“Not exactly. I mean that very few of us need to be as big as that. It’s all very well for him; but most of us have to keep within the measure of our own capacity.”
“And sit down under him, while he looms up into God knows where?”
“Well, wouldn’t that be your idea?”
“Can’t say that it is. My idea is that when I take my rights and keep them, I’m as big as any one.”
“Quite so; as big as any one—who takes his rights and keeps them. That’s very true.”
Ashley stopped, one hand behind him, the other supporting him as he leaned on the desk. “And that’s what I propose to do,” he said, aggressively.
“It’s a very high ideal.”
“I propose to accept the status quo without asking any more questions.”
“I should think that would be a very good plan. A wise man—one of the wisest—wrote, apropos of well-disposed people who were seeking a standard of conduct: ’Happy is he that condemneth not himself in that thing which he alloweth.’ I should think you’d have every reason for that kind of self-approval.”
“Do you mean that, sir? or are you—trying it on?”
“I’m certainly not trying it on. The man who takes his rights and keeps them can be amply justified. If there’s a counsel of perfection that goes beyond that standard—well, it isn’t given to all men to receive it.”
“Then you think it isn’t given to me. You’d put me down as a good sort of chap who comes in second best.”
“What makes you think I should do that?”
“Because—because—hang it all! If I let this fellow keep ahead of me—why, I should come in second best.”
“You say keep ahead of me. Do you think he’s ahead of you now?”
Ashley straightened himself. He looked uncomfortable. “He’s got a pull, by Jove! He made that journey to France—and cracked me up to the Marquise—and wheedled her round—when all the while he must have known that he was hammering nails into his own coffin. He did it, too, after I’d insulted him and we’d had a row.”
“Oh, that’s nothing. To a fellow like him that sort of thing comes easy.”
“It wouldn’t come easy to me, by Jove!”
“Then it would be all the more to your credit, if you ever did anything of the kind.”
The Englishman bounded away.
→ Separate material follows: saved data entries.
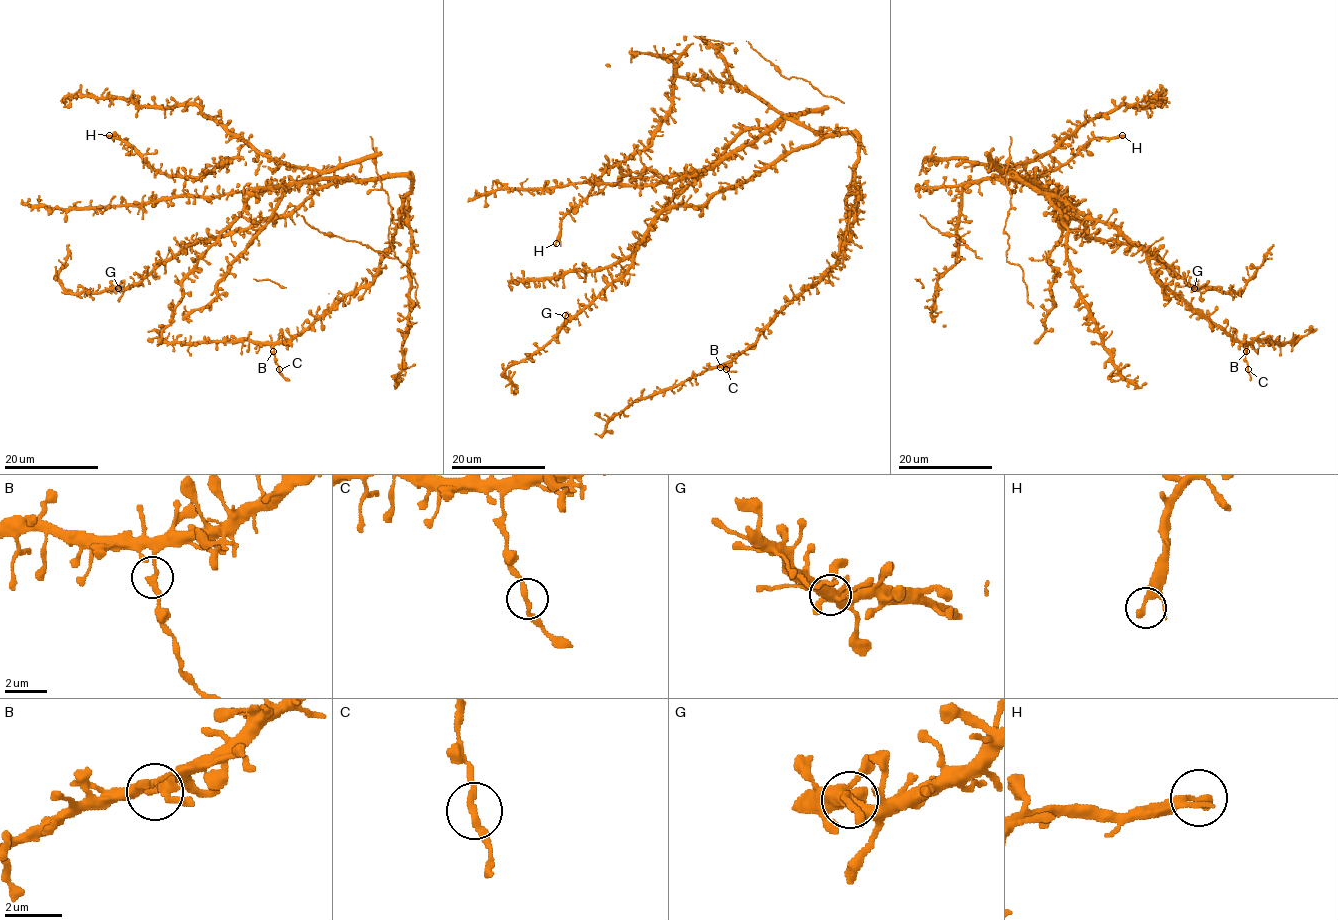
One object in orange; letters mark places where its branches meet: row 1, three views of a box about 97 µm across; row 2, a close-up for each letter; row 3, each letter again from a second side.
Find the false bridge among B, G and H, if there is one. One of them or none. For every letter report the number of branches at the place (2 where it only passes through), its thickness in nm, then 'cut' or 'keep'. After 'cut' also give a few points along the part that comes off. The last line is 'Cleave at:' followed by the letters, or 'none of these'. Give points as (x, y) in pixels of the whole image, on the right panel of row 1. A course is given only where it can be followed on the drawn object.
B: 2 branches meet; 200 nm thick; cut; foreign part runs (1245, 351), (1250, 380)
G: 2 branches meet; 200 nm thick; keep
H: 2 branches meet; 280 nm thick; keep
Cleave at: B

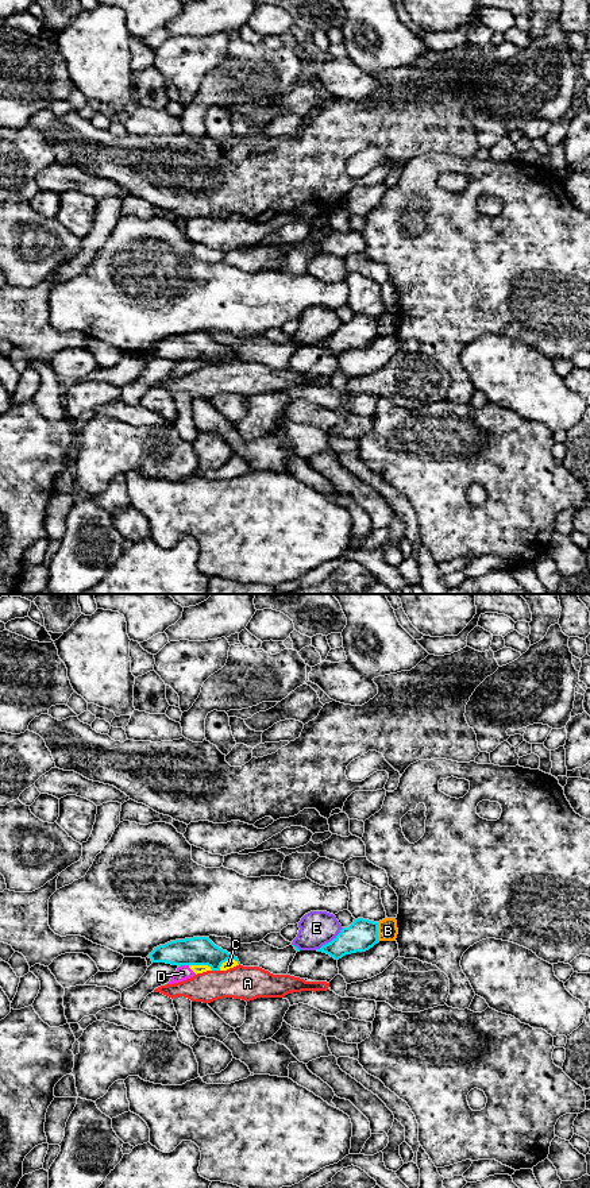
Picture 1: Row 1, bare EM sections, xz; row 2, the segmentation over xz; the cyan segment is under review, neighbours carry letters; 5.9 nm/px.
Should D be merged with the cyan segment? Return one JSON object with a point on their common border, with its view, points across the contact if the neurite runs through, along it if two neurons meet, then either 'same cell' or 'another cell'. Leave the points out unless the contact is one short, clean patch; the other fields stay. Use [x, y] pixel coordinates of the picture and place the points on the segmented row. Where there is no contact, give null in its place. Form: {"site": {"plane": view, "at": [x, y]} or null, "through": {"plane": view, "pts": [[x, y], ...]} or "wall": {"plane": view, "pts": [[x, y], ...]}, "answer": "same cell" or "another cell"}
{"site": {"plane": "xz", "at": [182, 964]}, "wall": {"plane": "xz", "pts": [[188, 964], [178, 967]]}, "answer": "another cell"}

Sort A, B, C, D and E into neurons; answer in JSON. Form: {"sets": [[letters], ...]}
{"sets": [["A"], ["B"], ["C", "D"], ["E"]]}

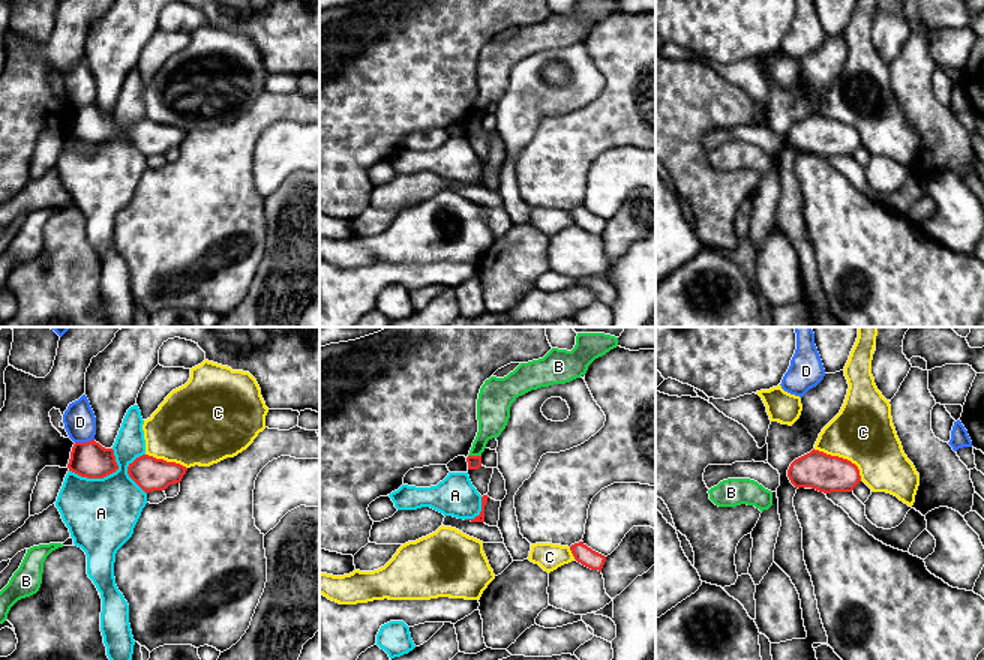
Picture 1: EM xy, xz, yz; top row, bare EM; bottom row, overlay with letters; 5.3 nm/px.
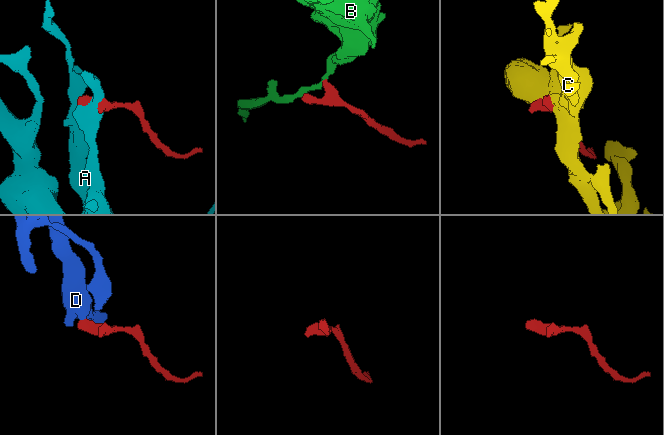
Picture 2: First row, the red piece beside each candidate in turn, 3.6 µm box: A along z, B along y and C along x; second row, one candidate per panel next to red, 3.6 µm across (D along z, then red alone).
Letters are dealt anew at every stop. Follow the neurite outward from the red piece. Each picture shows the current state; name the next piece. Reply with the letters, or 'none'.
none

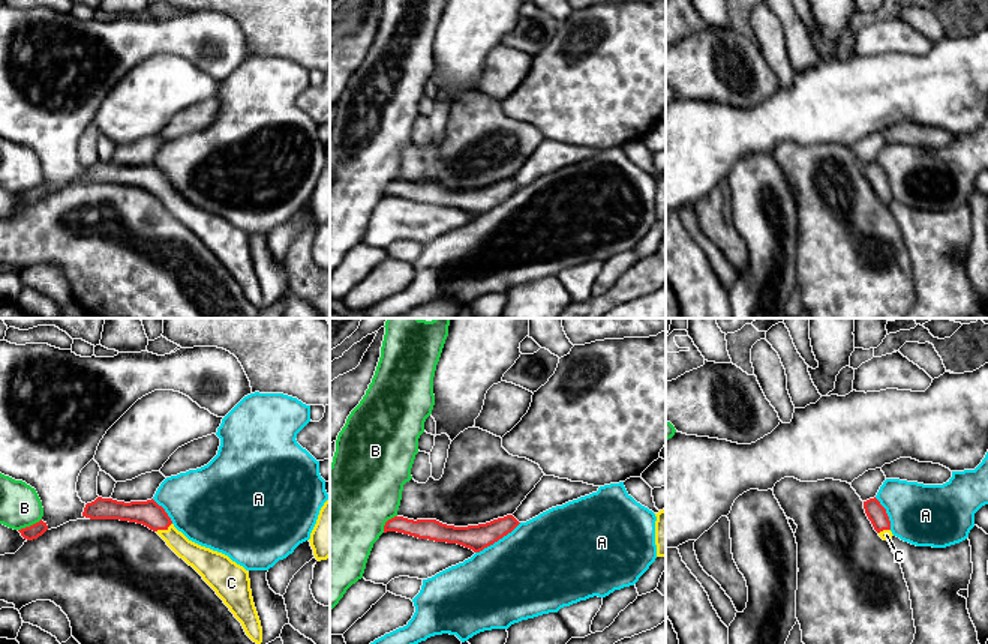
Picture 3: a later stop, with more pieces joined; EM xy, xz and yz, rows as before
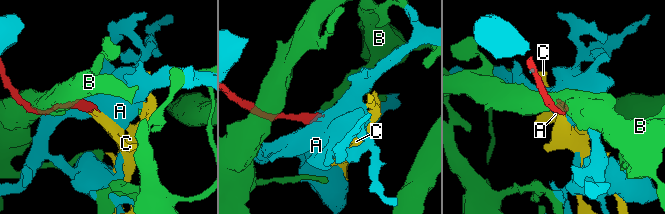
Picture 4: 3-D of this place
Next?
C

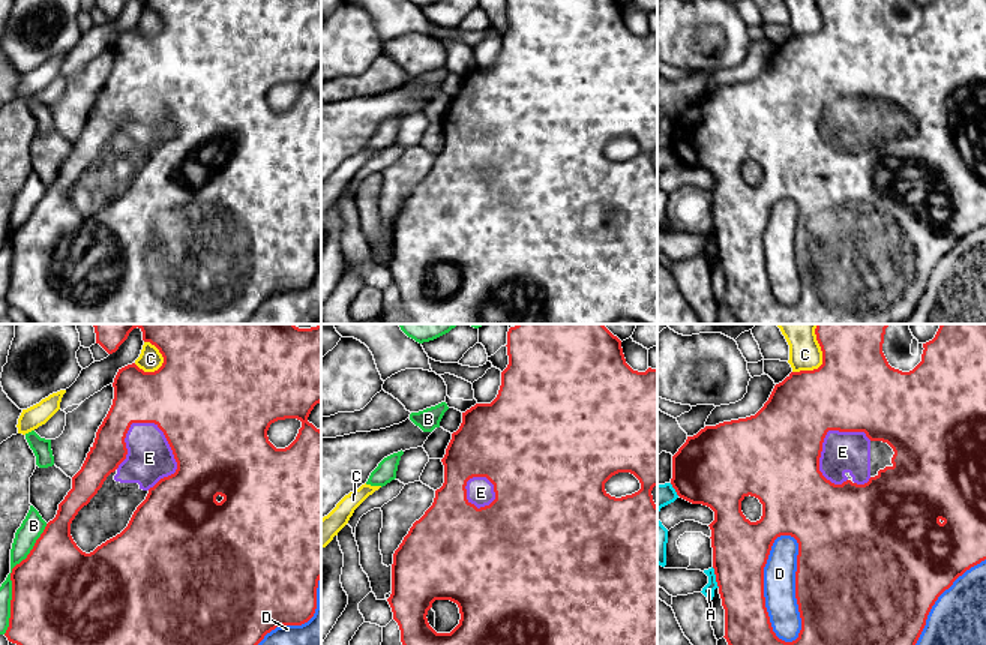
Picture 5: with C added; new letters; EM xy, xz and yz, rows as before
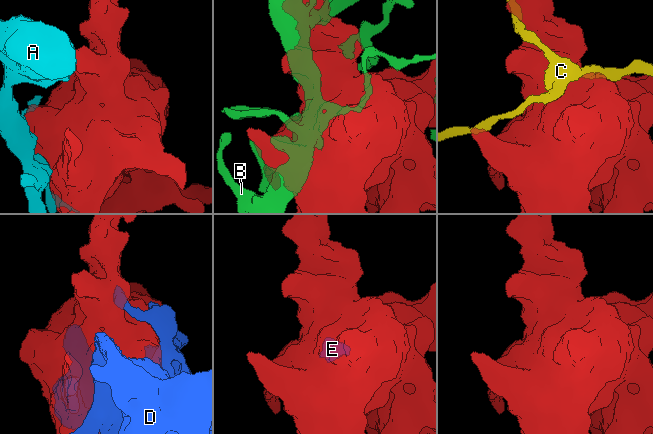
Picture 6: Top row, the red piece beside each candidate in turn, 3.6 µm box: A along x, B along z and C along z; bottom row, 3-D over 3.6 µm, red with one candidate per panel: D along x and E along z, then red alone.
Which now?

Once more he began to pace the floor restlessly. The old man took his pipe from a tray, and his tobacco-pouch from a drawer. Having filled the bowl, with meditative leisure he looked round for a match. “Got a light?”
Ashley struck a vesta on the edge of his match-box and applied it to the old man’s pipe.
“Should you say,” he asked, while doing it, “that I ought to attempt anything in that line?”
“Certainly not—unless you want to—to get ahead.”
“I don’t want to stay behind.”
“Then, it’s for you to judge, my son.”
There was something like an affectionate stress on the two concluding monosyllables. Ashley backed off, out of the lamplight.